▶ PROBLEM REQUIREMENTS
Copy out the records, substituting "group" for every "series" and leaving everything else unchanged. Leave out the pictures.

▶ PROVIDED DATA
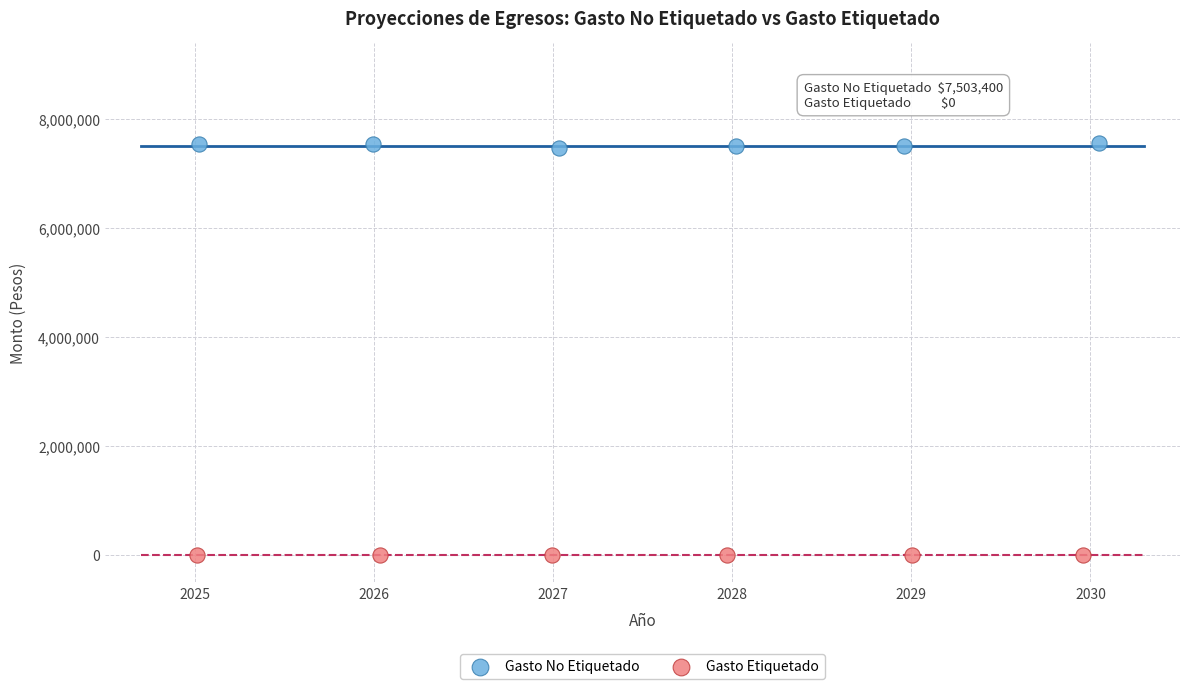

Which series reaches the minimum Y coordinate?

Gasto Etiquetado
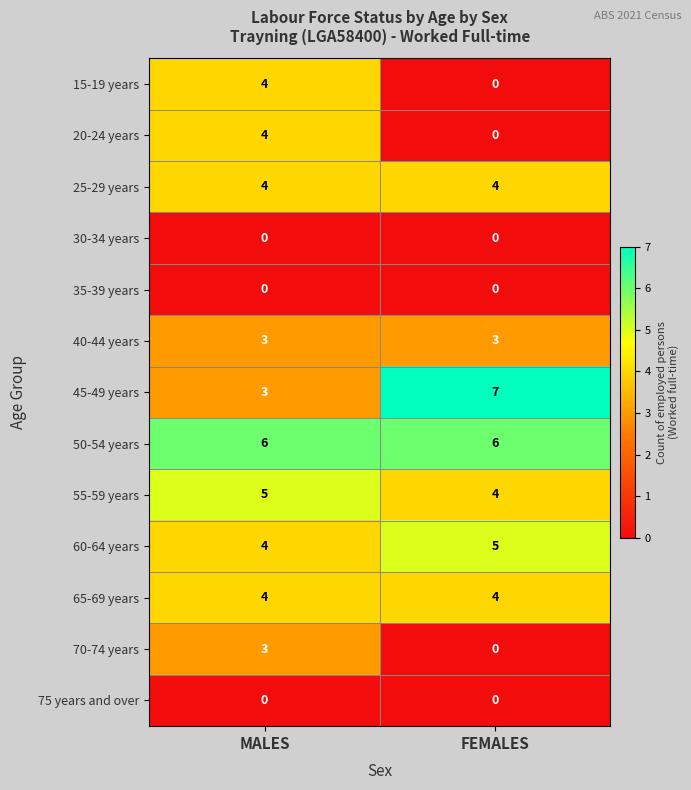

True or false: 70-74 years has a value of 1 at FEMALES.

False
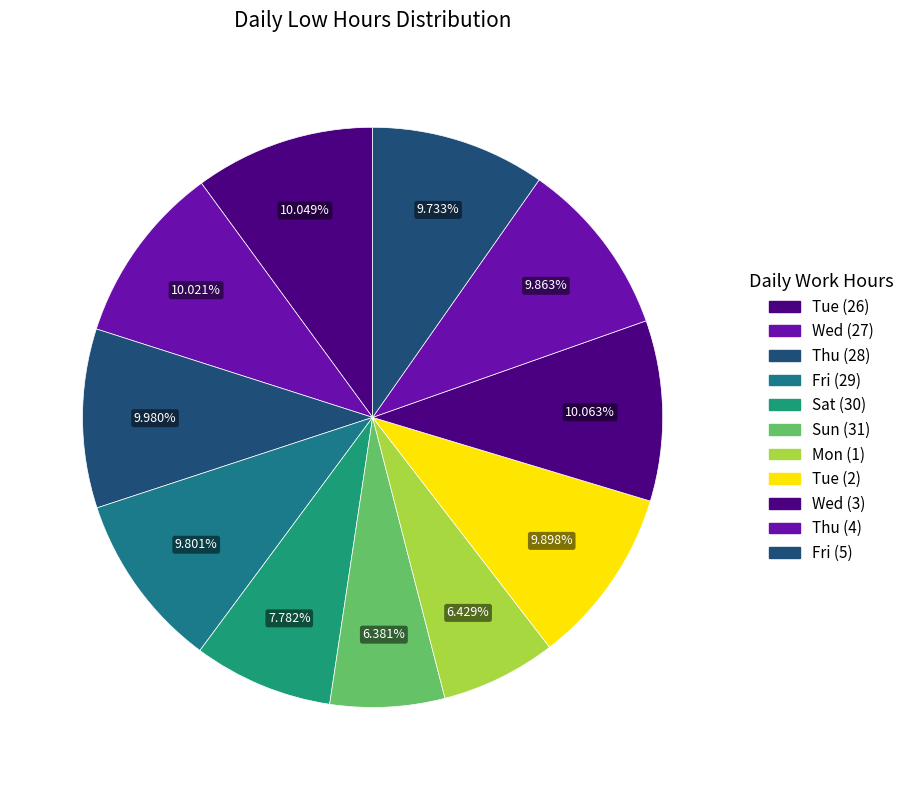

To the nearest percent, what is the average slice percentage?

9%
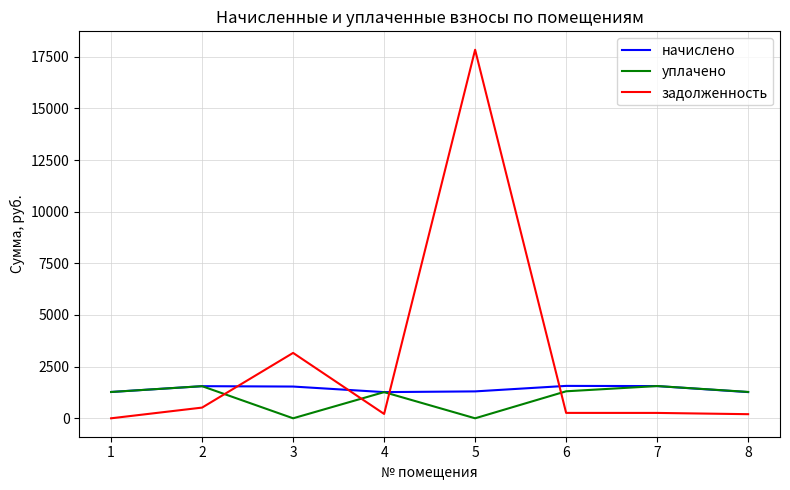

At which category is the sum across all series the highest?

5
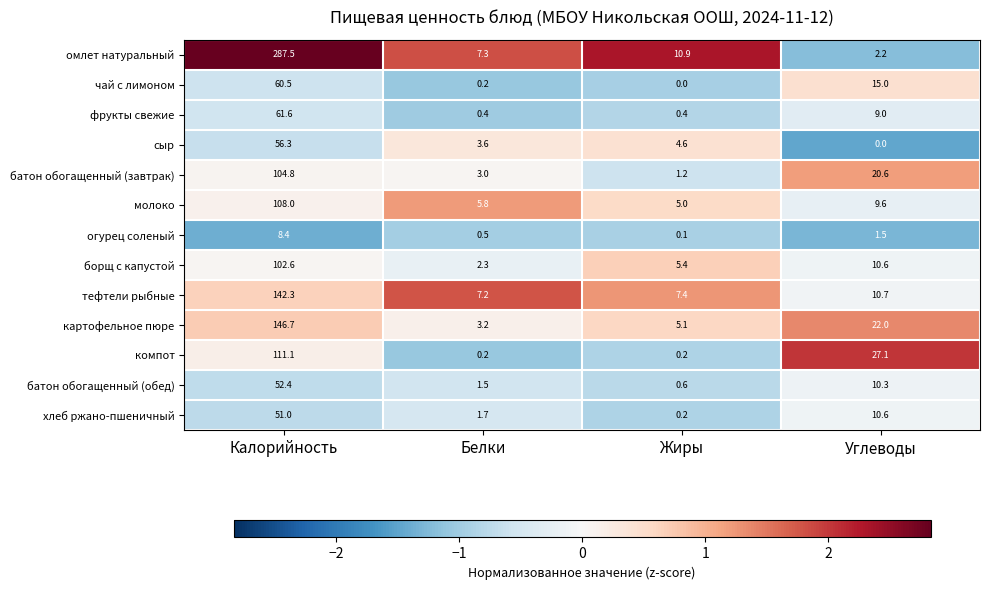

What is the sum of all фрукты свежие values?

71.4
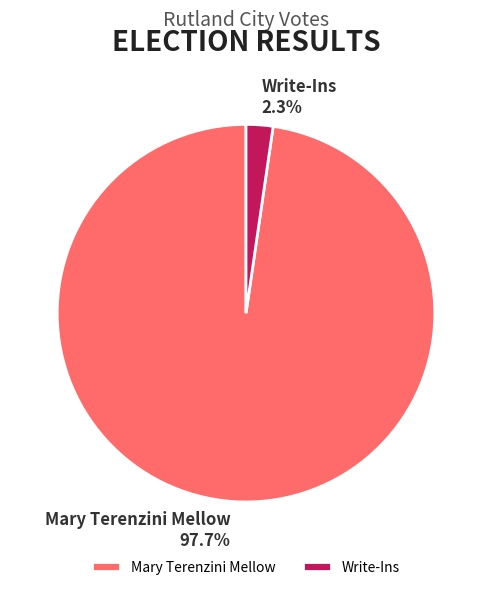

True or false: Mary Terenzini Mellow accounts for 98% of the total.

True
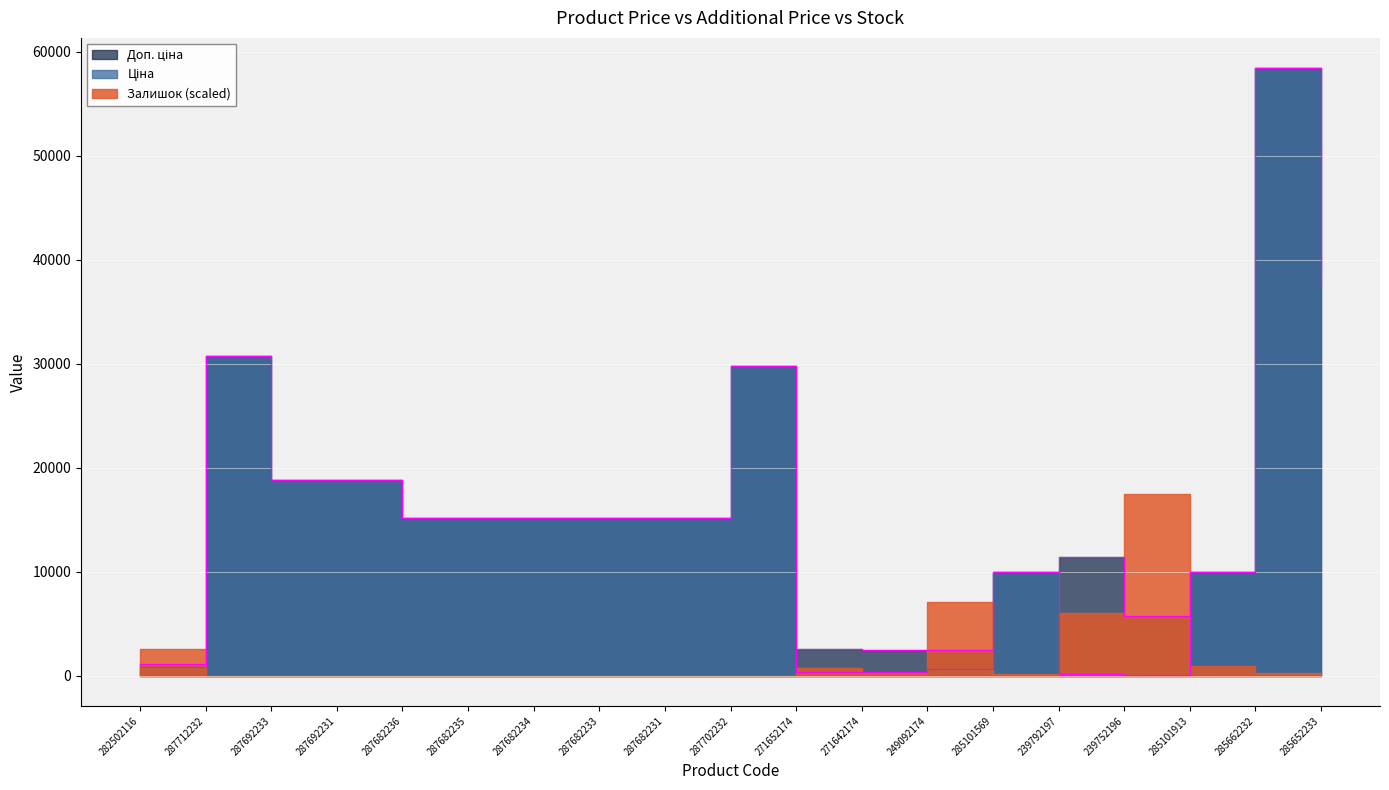

What is the approximate value of Ціна at 239752196?

57.0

▶ COMPLETED TASK
Which group reaches the minimum Y coordinate?

Gasto Etiquetado

True or false: 70-74 years has a value of 1 at FEMALES.

False

To the nearest percent, what is the average slice percentage?

9%

At which category is the sum across all group the highest?

5

What is the sum of all фрукты свежие values?

71.4

True or false: Mary Terenzini Mellow accounts for 98% of the total.

True

What is the approximate value of Ціна at 239752196?

57.0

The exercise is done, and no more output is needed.